··· SUPPLIED DATA

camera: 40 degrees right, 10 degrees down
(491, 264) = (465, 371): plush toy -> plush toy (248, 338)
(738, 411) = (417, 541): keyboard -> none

······
··· SUPPLIED DATA

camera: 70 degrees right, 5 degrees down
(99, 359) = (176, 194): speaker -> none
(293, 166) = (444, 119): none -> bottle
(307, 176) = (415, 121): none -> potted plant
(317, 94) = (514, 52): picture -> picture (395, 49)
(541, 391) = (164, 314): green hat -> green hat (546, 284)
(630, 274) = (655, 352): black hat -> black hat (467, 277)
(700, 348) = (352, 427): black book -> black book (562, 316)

······

• TASK PROMPT: Every line above from the line with "camera: 40 degrees right, 10 degrees down" to the line with "(738, 411) = (417, 541): keyboard -> none" is wanted, ends included; write them out exactly and add no other line.

• RESPONSE TO THIS TASK:
camera: 40 degrees right, 10 degrees down
(491, 264) = (465, 371): plush toy -> plush toy (248, 338)
(738, 411) = (417, 541): keyboard -> none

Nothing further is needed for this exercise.